(Action item)
The reply should match the listing below character for character, except that no image is carried over.

──────────

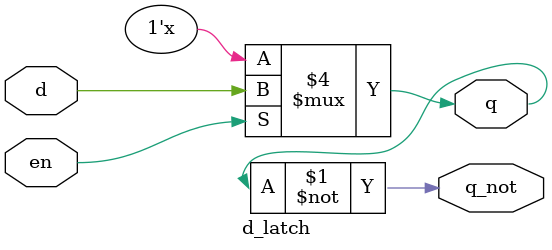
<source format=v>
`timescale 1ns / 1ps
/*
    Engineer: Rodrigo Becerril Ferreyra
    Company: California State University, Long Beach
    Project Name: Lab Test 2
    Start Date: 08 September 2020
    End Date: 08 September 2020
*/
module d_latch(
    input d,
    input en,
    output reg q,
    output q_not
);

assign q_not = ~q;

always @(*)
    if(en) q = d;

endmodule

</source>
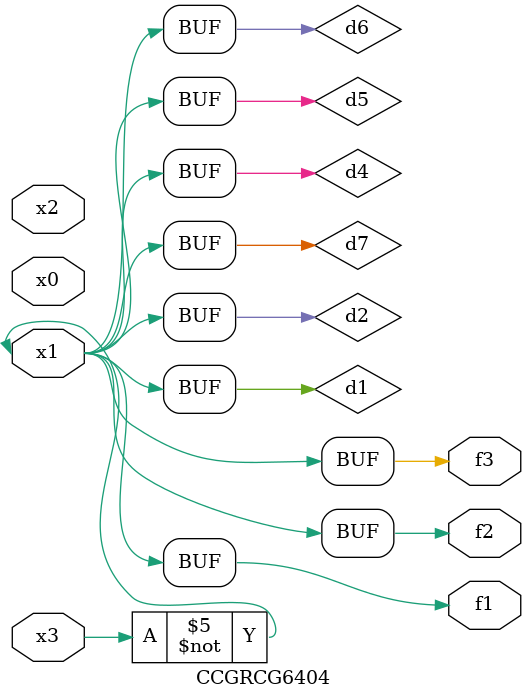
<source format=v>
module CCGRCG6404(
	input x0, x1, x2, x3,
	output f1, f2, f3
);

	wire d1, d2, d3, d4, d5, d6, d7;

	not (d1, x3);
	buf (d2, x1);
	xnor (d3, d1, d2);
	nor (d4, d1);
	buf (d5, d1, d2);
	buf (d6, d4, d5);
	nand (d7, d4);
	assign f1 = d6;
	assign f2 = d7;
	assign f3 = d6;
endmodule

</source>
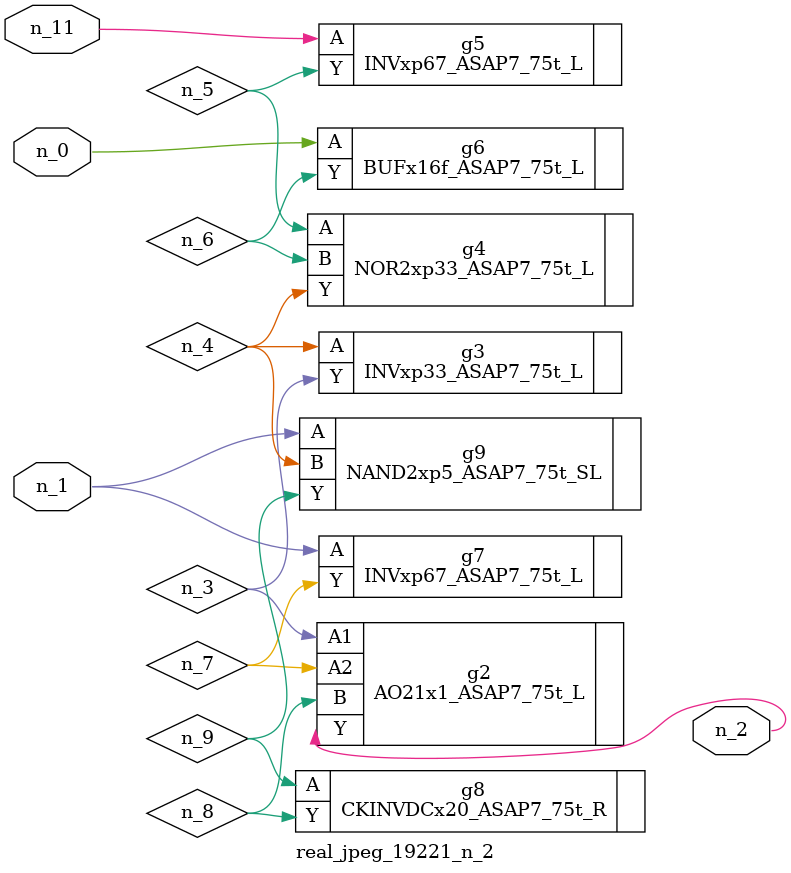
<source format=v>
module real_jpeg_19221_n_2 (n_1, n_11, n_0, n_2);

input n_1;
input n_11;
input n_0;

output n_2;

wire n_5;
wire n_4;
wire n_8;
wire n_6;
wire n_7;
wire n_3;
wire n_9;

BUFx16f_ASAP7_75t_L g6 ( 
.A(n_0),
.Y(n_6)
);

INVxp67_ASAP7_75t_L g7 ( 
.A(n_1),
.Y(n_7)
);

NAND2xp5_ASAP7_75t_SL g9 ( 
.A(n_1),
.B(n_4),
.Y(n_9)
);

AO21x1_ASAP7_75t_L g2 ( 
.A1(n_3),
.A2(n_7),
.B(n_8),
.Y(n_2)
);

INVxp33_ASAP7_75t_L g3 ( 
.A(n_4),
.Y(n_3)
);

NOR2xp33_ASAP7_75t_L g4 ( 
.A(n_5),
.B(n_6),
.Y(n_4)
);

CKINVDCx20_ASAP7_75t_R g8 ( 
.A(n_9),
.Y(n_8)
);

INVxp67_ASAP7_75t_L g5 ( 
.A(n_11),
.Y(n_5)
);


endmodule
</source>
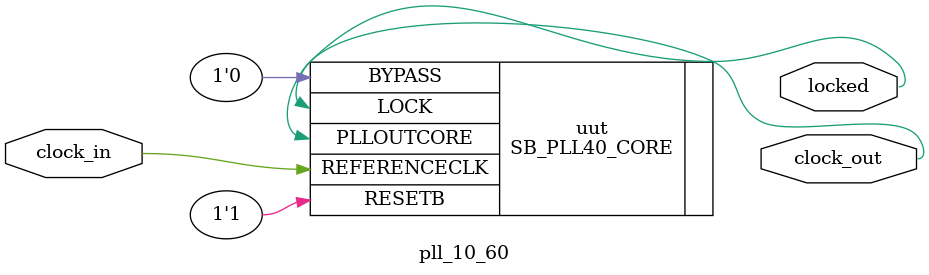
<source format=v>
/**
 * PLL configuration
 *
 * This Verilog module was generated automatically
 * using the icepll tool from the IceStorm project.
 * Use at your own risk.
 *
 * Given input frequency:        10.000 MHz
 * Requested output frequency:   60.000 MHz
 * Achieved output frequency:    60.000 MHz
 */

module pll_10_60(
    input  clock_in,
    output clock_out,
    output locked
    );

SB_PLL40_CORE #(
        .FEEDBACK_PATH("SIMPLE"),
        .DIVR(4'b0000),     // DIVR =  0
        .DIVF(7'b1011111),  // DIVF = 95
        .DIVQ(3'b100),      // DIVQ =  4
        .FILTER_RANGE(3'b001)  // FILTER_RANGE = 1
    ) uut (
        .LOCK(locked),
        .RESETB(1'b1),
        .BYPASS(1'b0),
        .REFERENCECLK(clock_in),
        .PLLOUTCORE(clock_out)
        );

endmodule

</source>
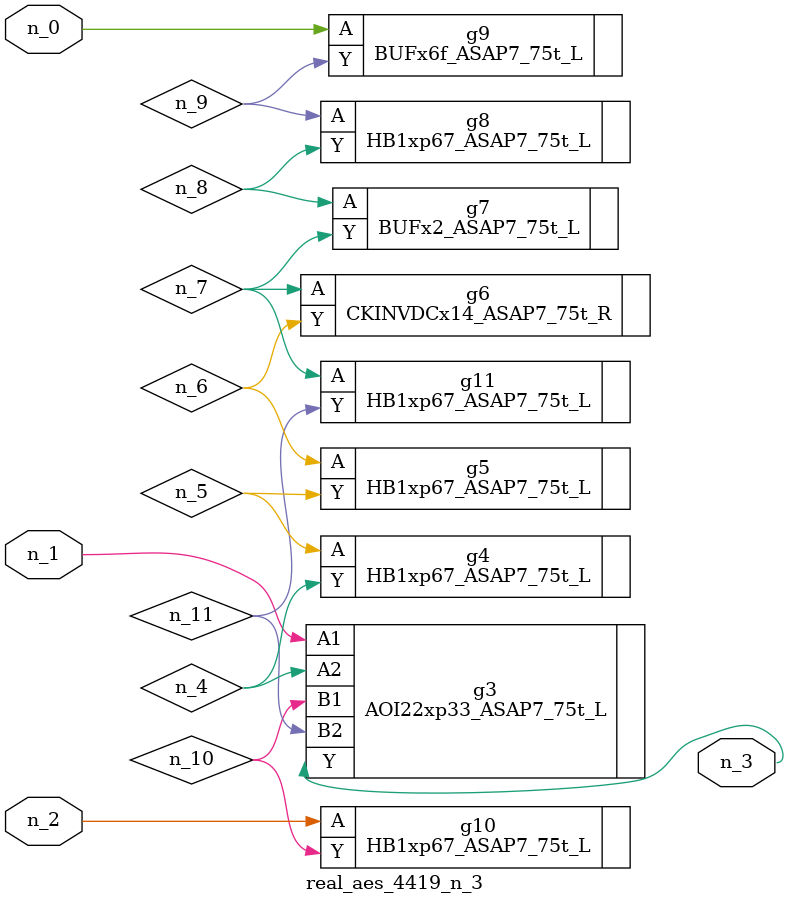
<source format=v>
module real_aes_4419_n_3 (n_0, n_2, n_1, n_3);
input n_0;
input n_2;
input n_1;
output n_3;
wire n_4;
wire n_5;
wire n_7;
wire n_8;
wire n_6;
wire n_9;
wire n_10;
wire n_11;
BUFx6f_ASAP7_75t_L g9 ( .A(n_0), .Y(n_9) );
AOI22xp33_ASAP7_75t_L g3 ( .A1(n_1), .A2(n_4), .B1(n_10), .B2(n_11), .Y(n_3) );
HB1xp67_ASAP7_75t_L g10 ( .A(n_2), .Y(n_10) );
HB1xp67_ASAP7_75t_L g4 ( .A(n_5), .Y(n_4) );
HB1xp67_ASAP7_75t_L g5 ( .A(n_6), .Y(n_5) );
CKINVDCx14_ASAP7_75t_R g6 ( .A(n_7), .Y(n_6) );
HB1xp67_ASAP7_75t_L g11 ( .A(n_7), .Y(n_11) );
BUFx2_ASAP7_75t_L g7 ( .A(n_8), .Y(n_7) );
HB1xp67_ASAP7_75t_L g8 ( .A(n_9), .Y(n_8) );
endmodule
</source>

──────────

(Output of the task)
<source format=v>
`timescale 1ns / 1ps
/*
    Engineer: Rodrigo Becerril Ferreyra
    Company: California State University, Long Beach
    Project Name: Lab Test 2
    Start Date: 08 September 2020
    End Date: 08 September 2020
*/
module d_latch(
    input d,
    input en,
    output reg q,
    output q_not
);

assign q_not = ~q;

always @(*)
    if(en) q = d;

endmodule

</source>
<source format=v>
module CCGRCG6404(
	input x0, x1, x2, x3,
	output f1, f2, f3
);

	wire d1, d2, d3, d4, d5, d6, d7;

	not (d1, x3);
	buf (d2, x1);
	xnor (d3, d1, d2);
	nor (d4, d1);
	buf (d5, d1, d2);
	buf (d6, d4, d5);
	nand (d7, d4);
	assign f1 = d6;
	assign f2 = d7;
	assign f3 = d6;
endmodule

</source>
<source format=v>
module real_jpeg_19221_n_2 (n_1, n_11, n_0, n_2);

input n_1;
input n_11;
input n_0;

output n_2;

wire n_5;
wire n_4;
wire n_8;
wire n_6;
wire n_7;
wire n_3;
wire n_9;

BUFx16f_ASAP7_75t_L g6 ( 
.A(n_0),
.Y(n_6)
);

INVxp67_ASAP7_75t_L g7 ( 
.A(n_1),
.Y(n_7)
);

NAND2xp5_ASAP7_75t_SL g9 ( 
.A(n_1),
.B(n_4),
.Y(n_9)
);

AO21x1_ASAP7_75t_L g2 ( 
.A1(n_3),
.A2(n_7),
.B(n_8),
.Y(n_2)
);

INVxp33_ASAP7_75t_L g3 ( 
.A(n_4),
.Y(n_3)
);

NOR2xp33_ASAP7_75t_L g4 ( 
.A(n_5),
.B(n_6),
.Y(n_4)
);

CKINVDCx20_ASAP7_75t_R g8 ( 
.A(n_9),
.Y(n_8)
);

INVxp67_ASAP7_75t_L g5 ( 
.A(n_11),
.Y(n_5)
);


endmodule
</source>
<source format=v>
/**
 * PLL configuration
 *
 * This Verilog module was generated automatically
 * using the icepll tool from the IceStorm project.
 * Use at your own risk.
 *
 * Given input frequency:        10.000 MHz
 * Requested output frequency:   60.000 MHz
 * Achieved output frequency:    60.000 MHz
 */

module pll_10_60(
    input  clock_in,
    output clock_out,
    output locked
    );

SB_PLL40_CORE #(
        .FEEDBACK_PATH("SIMPLE"),
        .DIVR(4'b0000),     // DIVR =  0
        .DIVF(7'b1011111),  // DIVF = 95
        .DIVQ(3'b100),      // DIVQ =  4
        .FILTER_RANGE(3'b001)  // FILTER_RANGE = 1
    ) uut (
        .LOCK(locked),
        .RESETB(1'b1),
        .BYPASS(1'b0),
        .REFERENCECLK(clock_in),
        .PLLOUTCORE(clock_out)
        );

endmodule

</source>
<source format=v>
module real_aes_4419_n_3 (n_0, n_2, n_1, n_3);
input n_0;
input n_2;
input n_1;
output n_3;
wire n_4;
wire n_5;
wire n_7;
wire n_8;
wire n_6;
wire n_9;
wire n_10;
wire n_11;
BUFx6f_ASAP7_75t_L g9 ( .A(n_0), .Y(n_9) );
AOI22xp33_ASAP7_75t_L g3 ( .A1(n_1), .A2(n_4), .B1(n_10), .B2(n_11), .Y(n_3) );
HB1xp67_ASAP7_75t_L g10 ( .A(n_2), .Y(n_10) );
HB1xp67_ASAP7_75t_L g4 ( .A(n_5), .Y(n_4) );
HB1xp67_ASAP7_75t_L g5 ( .A(n_6), .Y(n_5) );
CKINVDCx14_ASAP7_75t_R g6 ( .A(n_7), .Y(n_6) );
HB1xp67_ASAP7_75t_L g11 ( .A(n_7), .Y(n_11) );
BUFx2_ASAP7_75t_L g7 ( .A(n_8), .Y(n_7) );
HB1xp67_ASAP7_75t_L g8 ( .A(n_9), .Y(n_8) );
endmodule
</source>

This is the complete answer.